Wine notes

Mas­ter of Wine Emma Jenk­ins looks at the ad­van­tages of hav­ing your own cel­lar col­lec­tion of drink-now and save-for-later wines.

Australian Women’s Weekly NZ - - CONTENTS -

Do you have a wine cel­lar? When most peo­ple think of cel­lar­ing wine, they think of buy­ing ex­pen­sive wine and stor­ing it in a pre­cise fash­ion un­til some dis­tant time. It all seems very se­ri­ous, not to men­tion time-con­sum­ing and costly. But I con­sider a cel­lar to be sim­ply a col­lec­tion of wine.

Yes, there may be se­ri­ous and per­haps pricey bot­tles in­tended for long-term care but, mostly, cel­lars func­tion as a se­lec­tion from which you can draw no mat­ter what the oc­ca­sion de­mands. That might be Fri­day night Cham­pers-with-fish-and-chips, the per­fect white for an im­promptu af­ter­noon with friends, or good stocks of a bar­gain red. Of course, a cel­lar al­lows you to squir­rel away wines that are in­tended to reach their peak many years from now; it’s a won­der­ful op­por­tu­nity to see how fine wine evolves – plus a great ex­cuse for a fu­ture fab­u­lous din­ner party of aged trea­sures! – but mostly, cel­lars are about the plea­sure and dis­cov­ery that wine of any age can bring.

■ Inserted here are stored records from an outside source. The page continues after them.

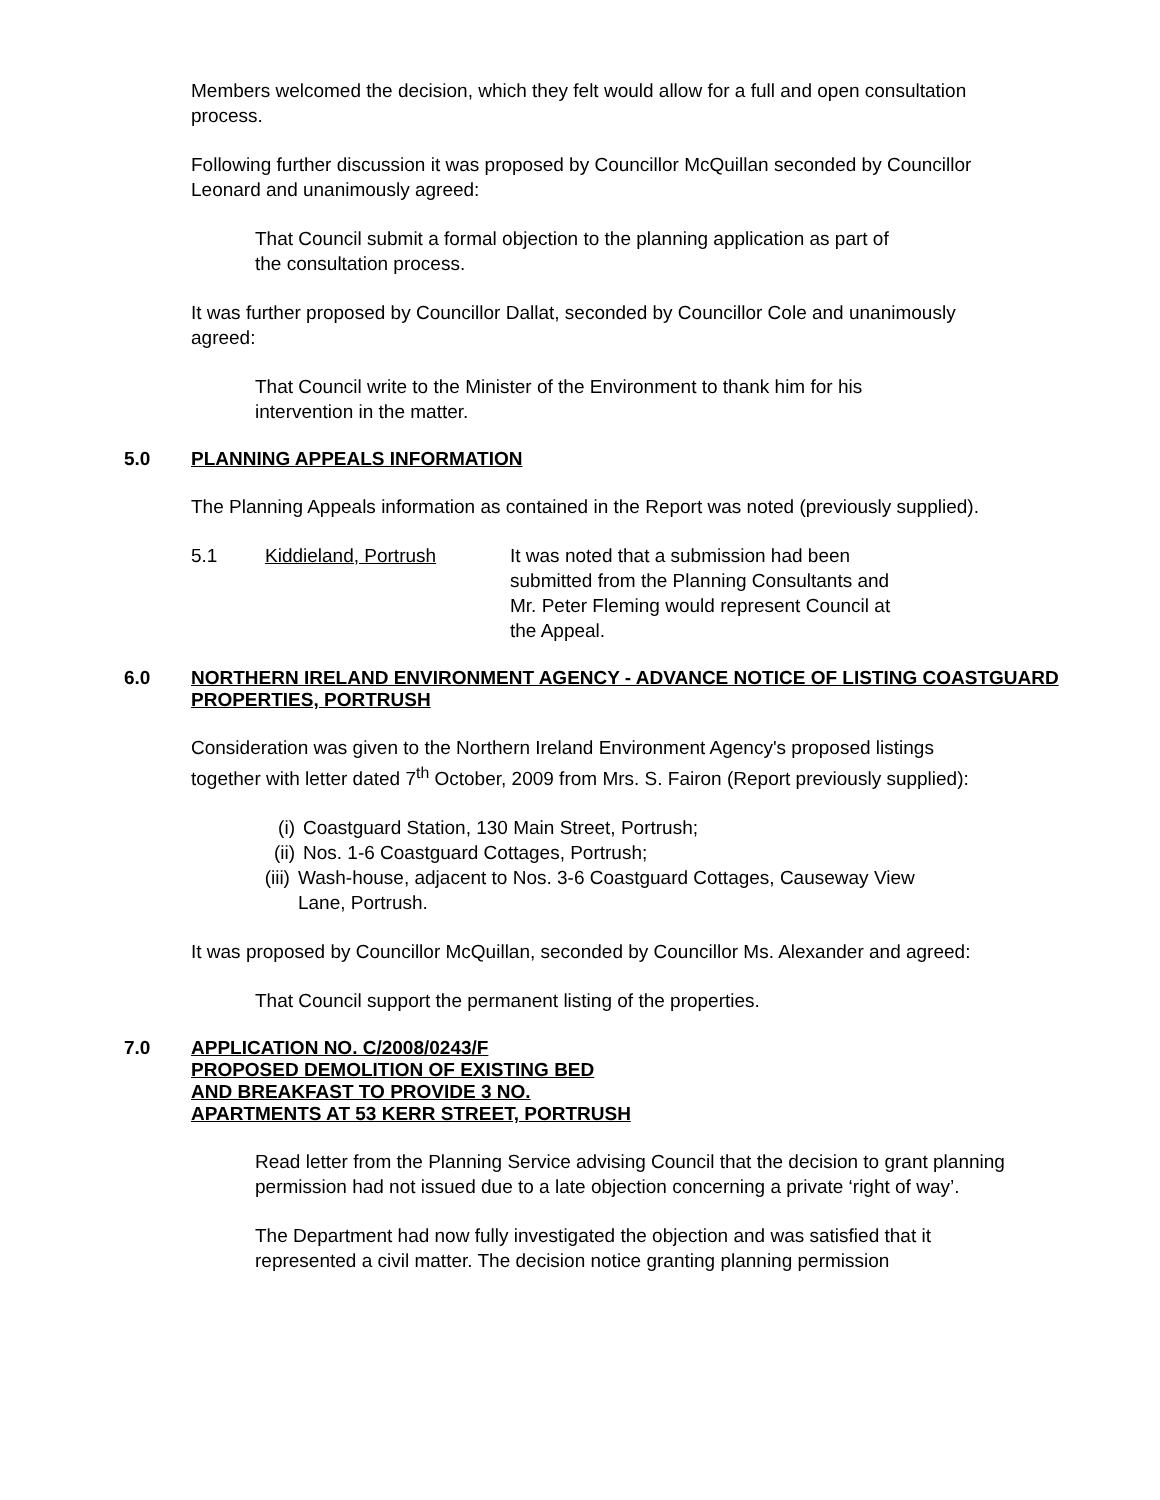Members welcomed the decision, which they felt would allow for a full and open consultation process.
Following further discussion it was proposed by Councillor McQuillan seconded by Councillor Leonard and unanimously agreed:
That Council submit a formal objection to the planning application as part of the consultation process.
It was further proposed by Councillor Dallat, seconded by Councillor Cole and unanimously agreed:
That Council write to the Minister of the Environment to thank him for his intervention in the matter.
5.0 PLANNING APPEALS INFORMATION
The Planning Appeals information as contained in the Report was noted (previously supplied).
5.1 Kiddieland, Portrush It was noted that a submission had been submitted from the Planning Consultants and Mr. Peter Fleming would represent Council at the Appeal.
6.0 NORTHERN IRELAND ENVIRONMENT AGENCY - ADVANCE NOTICE OF LISTING COASTGUARD
PROPERTIES, PORTRUSH
Consideration was given to the Northern Ireland Environment Agency's proposed listings together with letter dated 7<sup>th</sup> October, 2009 from Mrs. S. Fairon (Report previously supplied):
(i) Coastguard Station, 130 Main Street, Portrush;
(ii) Nos. 1-6 Coastguard Cottages, Portrush;
(iii) Wash-house, adjacent to Nos. 3-6 Coastguard Cottages, Causeway View Lane, Portrush.
It was proposed by Councillor McQuillan, seconded by Councillor Ms. Alexander and agreed:
That Council support the permanent listing of the properties.
7.0 APPLICATION NO. C/2008/0243/F
PROPOSED DEMOLITION OF EXISTING BED
AND BREAKFAST TO PROVIDE 3 NO.
APARTMENTS AT 53 KERR STREET, PORTRUSH
Read letter from the Planning Service advising Council that the decision to grant planning permission had not issued due to a late objection concerning a private ‘right of way’.
The Department had now fully investigated the objection and was satisfied that it represented a civil matter. The decision notice granting planning permission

If you do in­tend as­sem­bling and car­ing for a col­lec­tion of wine, it doesn’t hurt to set things up prop­erly. The sky’s the limit if your bud­get al­lows for a cus­tom-made cel­lar, but so long as you choose some­where rel­a­tively cool (12-15°C is ideal) and, more im­por­tantly, with­out sig­nif­i­cant fluc­tu­a­tion (a few de­grees across sea­sons is fine but prefer­ably not across days or weeks), that’s rel­a­tively out of the way (min­imises both vi­bra­tion dis­tur­bances and the in­evitable ill-ad­vised drunken raids), you’ll be on the right track. A sys­tem for record­ing what you store is cru­cial as it saves for­got­ten wines lan­guish­ing past their peak – there are some great apps avail­able for this task. When you can af­ford to, buy at least six bot­tles of wines you par­tic­u­larly en­joy, as this al­lows a bot­tle or so a year to be opened, let­ting you take plea­sure in their evo­lu­tion. I keep my cho­sen few in their orig­i­nal boxes and write on the out­side their an­tic­i­pated drink­ing win­dow – for ex­am­ple, 2020-2022 (err on the side of cau­tion here: it’s bet­ter to drink a wine too early than too late).

While ro­bust red wines tend to be the main­stay of a cel­lar, New Zealand’s cli­mate, cui­sine and wine­mak­ing prow­ess all de­mand a fair share be de­voted to white wine. It’s good to have ear­lier drink­ing ex­am­ples of whites and reds on hand for your reg­u­lar tip­ple – this also en­ables the more spe­cial num­bers to grow old un­mo­lested.

I’d hap­pily tuck away any of the wines be­low in my cel­lar, but you should build one to suit your tastes and needs. Af­ter all, that is the best thing of all about a cel­lar – it’s your very own, per­son­ally tai­lored wine shop, right there at home.

Mostly, cel­lars are about the plea­sure and dis­cov­ery of wine of any age.